13. A method according to any of claims 1-3, wherein the target beacon component is 1.

14. A method according to any of claims 1-3, characterized in that the heading angle is measured by a magnetometer, which is mounted on the self-moving device.

15. A method according to any of claims 1-3, wherein an odometer is further provided on the self-mobile device, the odometer being adapted to measure the first mileage and/or the second mileage.

16. A self-moving device, comprising:

a housing;

The travelling mechanism is used for supporting the shell and driving the self-moving equipment to move in a working area;

An actuator mounted on the housing for operation within the work area;

The detection assembly is arranged in the shell and is used for detecting the beacon assembly of the working area and measuring the distance;

a magnetometer mounted within the housing for determining the angle of rotation of the self-moving device;

An odometer mounted within the housing for detecting a range of travel of the self-mobile device;

a memory disposed on the housing for storing a computer program, the computer program comprising instructions;

A processor disposed on the housing and coupled with the memory, the processor executing the instructions to control the travel mechanism, the actuator, the detection assembly, the magnetometer, and the odometer to implement the method of any of claims 1-15.

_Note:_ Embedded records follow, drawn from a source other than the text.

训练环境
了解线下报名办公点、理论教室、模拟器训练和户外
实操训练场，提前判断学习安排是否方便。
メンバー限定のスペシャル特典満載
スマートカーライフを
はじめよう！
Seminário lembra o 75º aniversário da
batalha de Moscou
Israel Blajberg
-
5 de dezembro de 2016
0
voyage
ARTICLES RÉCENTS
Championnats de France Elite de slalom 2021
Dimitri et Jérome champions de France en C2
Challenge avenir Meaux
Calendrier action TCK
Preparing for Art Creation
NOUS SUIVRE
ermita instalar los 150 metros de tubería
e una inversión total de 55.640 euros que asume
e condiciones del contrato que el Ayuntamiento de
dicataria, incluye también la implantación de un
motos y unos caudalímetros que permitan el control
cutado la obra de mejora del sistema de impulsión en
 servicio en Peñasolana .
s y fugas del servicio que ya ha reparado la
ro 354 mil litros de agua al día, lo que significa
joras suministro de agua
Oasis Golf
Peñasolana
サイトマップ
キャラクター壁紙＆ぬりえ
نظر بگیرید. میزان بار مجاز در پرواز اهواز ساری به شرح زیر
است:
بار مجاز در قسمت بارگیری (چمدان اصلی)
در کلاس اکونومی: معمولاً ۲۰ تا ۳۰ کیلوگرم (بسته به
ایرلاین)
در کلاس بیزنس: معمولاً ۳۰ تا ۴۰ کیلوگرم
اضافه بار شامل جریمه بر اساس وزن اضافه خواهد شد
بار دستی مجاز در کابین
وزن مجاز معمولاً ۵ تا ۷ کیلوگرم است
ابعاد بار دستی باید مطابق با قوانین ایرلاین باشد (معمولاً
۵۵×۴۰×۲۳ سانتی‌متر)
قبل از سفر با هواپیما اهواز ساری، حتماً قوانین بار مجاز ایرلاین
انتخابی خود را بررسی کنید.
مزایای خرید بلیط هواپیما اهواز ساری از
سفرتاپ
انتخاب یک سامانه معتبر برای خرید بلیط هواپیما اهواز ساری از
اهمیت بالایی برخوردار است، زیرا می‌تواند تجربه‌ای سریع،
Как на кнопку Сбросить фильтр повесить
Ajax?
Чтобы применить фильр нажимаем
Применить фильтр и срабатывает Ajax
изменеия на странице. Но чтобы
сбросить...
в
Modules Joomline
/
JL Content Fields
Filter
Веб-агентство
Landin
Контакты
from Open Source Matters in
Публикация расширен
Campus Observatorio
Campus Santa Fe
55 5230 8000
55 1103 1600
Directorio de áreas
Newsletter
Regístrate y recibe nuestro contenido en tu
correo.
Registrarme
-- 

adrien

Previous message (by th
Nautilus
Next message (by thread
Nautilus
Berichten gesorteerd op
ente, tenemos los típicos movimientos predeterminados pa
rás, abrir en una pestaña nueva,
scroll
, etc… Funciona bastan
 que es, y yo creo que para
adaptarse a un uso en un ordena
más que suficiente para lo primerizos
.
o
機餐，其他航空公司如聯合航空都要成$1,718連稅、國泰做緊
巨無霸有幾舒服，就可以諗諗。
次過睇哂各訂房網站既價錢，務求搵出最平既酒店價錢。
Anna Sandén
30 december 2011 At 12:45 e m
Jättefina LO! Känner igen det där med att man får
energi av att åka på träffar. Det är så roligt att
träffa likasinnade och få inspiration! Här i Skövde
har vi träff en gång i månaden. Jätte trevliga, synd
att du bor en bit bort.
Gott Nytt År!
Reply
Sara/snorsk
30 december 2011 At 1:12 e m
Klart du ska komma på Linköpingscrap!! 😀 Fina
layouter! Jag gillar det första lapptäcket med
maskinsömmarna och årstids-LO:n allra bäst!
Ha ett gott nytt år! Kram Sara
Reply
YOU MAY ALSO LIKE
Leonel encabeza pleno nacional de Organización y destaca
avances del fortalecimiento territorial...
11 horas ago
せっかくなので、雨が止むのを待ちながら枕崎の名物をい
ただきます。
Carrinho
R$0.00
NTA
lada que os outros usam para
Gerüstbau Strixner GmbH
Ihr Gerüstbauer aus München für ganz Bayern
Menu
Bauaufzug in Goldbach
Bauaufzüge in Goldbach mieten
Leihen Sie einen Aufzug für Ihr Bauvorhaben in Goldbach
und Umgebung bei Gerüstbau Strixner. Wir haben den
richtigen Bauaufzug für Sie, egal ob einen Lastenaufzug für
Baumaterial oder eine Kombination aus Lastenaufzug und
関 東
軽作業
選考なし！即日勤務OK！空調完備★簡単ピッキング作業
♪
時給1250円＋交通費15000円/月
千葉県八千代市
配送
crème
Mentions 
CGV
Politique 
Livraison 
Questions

17. A relocating device integrated on a self-moving device having a detection component, the device comprising:

A first execution module for controlling the self-mobile device to execute a first travel action to cause the self-mobile device to travel from a first location to a second location relative to a target beacon component, the target beacon component being any one of the beacon components detected by the detection component;

The first acquisition module is used for respectively acquiring N first theoretical position coordinates of the self-mobile device associated with the first position under a beacon coordinate system and N second theoretical position coordinates associated with the second position according to first ranging information and second ranging information between the target beacon component and the self-mobile device, wherein N is greater than or equal to 1 and is a constant;

A second execution module for controlling the self-mobile device to execute a second traveling action from the second location to cause the self-mobile device to travel from the second location to a third location;

A second obtaining module, configured to obtain N third theoretical position coordinates of the self-mobile device associated with the third position under a beacon coordinate system according to a second mileage and N second theoretical position coordinates, where the second mileage is a travelling mileage of the self-mobile device from the second position to the third position;

The third acquisition module is used for acquiring a first actual position coordinate of the first position under the beacon coordinate system according to third ranging information and N third theoretical position coordinates when the target beacon component and the self-mobile device are positioned at a third position;

The processing module is used for acquiring the pose of the self-mobile device when the self-mobile device is located at the third position under the world coordinate system according to the first actual position coordinate of the first position under the beacon coordinate system, the position coordinate of the target beacon component under the world coordinate system, the first course angle of the self-mobile device for executing the first running action and the first mileage of the self-mobile device reaching the third position from the first position, wherein the first course angle is the included angle between the running direction of the self-mobile device for executing the first running action and the X _W axis of the world coordinate system.

18. A computer readable storage medium, on which a computer program is stored, characterized in that the computer program, when being executed by a processor, implements the method according to any one of claims 1 to 15.

19. A computer program product comprising a computer program which, when executed by a processor, implements the method of any of claims 1 to 15.